## What to work on
What is the number of lines in these records with "each" in them? Answer with that number only.

## Data for analysis
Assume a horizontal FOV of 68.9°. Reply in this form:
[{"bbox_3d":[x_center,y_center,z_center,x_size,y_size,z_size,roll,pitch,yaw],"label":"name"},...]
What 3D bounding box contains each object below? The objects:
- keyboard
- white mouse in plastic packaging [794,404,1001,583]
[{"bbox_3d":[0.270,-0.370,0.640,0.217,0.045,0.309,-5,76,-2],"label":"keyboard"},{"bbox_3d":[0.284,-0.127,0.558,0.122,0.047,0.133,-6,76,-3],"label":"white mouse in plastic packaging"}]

==

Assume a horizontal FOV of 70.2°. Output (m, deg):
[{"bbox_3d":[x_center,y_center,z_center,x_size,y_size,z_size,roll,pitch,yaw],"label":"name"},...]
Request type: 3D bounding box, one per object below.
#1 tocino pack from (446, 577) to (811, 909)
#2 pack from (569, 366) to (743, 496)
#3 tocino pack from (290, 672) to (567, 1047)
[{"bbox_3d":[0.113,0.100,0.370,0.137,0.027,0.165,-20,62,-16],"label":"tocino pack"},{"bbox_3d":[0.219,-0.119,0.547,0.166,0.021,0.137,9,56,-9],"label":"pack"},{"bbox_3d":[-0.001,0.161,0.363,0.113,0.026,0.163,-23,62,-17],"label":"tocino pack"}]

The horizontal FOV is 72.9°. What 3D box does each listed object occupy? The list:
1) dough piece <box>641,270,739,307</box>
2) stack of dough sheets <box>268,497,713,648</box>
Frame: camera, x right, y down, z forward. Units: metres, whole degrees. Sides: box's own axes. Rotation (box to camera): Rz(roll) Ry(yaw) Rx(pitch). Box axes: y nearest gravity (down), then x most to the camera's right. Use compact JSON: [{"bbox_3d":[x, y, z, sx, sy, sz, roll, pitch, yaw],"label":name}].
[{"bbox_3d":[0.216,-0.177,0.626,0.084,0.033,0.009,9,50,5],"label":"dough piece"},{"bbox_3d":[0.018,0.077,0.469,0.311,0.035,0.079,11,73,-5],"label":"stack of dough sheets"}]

## Response area
2